[EM] Fixing IRV

Richard Moore rmoore4 at home.com
Thu Aug 9 20:25:58 PDT 2001


Markus Schulze wrote:
>>>Some elimination methods are monotonic (e.g. Ranked Pairs). Some
>>>methods are not monotonic although they don't use eliminations
>>>(e.g. Dodgson).
>>>
>>Granted, but disproving the converse doesn't disprove the 
>>original statement.
>>
> 
> The negation of "No elimination method is monotonic." is: "There
> is a monotonic elimination method." And of course proving the
> negation is the same as disproving the original statement.

But, the *converse* of "All elimination methods are 
non-monotonic" is "All non-monotonic methods are elimination 
methods". You cited Dodgson as a counter-example of the 
converse, as a method that is non-monotonic but not an 
elimination method. And as I said, disproving the converse 
does not disprove the original statement.

> I guess that it will be very difficult to define "eliminating
> alternatives prior to selecting a winner" without making
> Riker's theorem trivial or even a tautology.
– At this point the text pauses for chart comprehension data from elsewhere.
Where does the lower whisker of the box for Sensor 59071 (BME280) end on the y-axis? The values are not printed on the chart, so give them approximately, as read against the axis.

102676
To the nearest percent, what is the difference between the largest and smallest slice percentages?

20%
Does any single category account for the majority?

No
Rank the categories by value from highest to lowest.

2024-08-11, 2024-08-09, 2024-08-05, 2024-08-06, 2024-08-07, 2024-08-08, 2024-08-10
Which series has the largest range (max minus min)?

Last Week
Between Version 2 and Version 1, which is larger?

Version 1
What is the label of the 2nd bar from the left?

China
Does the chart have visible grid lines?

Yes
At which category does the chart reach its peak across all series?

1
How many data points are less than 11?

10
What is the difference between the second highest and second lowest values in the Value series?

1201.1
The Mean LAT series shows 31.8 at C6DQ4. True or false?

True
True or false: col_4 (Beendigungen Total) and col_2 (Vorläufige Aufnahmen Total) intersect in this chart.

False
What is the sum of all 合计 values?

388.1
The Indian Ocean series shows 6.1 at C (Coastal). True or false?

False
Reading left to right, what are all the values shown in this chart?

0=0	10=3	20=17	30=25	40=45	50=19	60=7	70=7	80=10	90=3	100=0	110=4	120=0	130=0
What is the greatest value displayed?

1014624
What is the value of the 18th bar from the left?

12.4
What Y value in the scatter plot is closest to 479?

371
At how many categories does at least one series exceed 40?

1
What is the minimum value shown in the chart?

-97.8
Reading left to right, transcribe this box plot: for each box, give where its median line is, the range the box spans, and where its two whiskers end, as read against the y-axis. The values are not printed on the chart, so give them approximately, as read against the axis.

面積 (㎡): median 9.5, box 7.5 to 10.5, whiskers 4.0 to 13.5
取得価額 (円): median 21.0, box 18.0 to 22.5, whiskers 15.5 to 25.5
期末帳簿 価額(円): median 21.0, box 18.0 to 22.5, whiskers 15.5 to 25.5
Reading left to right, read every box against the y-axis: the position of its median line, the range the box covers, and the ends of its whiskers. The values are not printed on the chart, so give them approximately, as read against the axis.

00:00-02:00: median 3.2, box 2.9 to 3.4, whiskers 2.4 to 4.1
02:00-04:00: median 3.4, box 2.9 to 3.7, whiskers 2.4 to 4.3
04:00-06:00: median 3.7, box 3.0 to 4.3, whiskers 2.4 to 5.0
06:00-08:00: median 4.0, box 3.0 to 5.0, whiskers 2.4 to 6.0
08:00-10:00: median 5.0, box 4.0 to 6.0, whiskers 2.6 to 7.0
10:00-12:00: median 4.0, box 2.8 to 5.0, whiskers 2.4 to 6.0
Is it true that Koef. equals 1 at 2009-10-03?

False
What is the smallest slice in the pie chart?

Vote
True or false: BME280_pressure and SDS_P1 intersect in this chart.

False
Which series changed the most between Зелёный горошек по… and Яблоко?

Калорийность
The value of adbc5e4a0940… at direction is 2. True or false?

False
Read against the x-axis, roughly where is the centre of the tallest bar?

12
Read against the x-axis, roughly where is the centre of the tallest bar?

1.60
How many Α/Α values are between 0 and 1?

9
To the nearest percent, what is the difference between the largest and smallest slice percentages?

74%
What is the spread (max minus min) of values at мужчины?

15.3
I for one don't see a tautology, but since tautologies are 
true by definition then if it were one we wouldn't even need 
to see a proof.

However, I see your point that "eliminating alternatives 
prior to selecting a winner" could be subject to 
interpretation (English can be a slippery thing). But to me 
it's pretty clear that this phrase would apply IRV (for 
example) but not to RP. Without the "prior" phrase, any 
method might be considered an elimination method, since all 
election methods eliminate alternatives.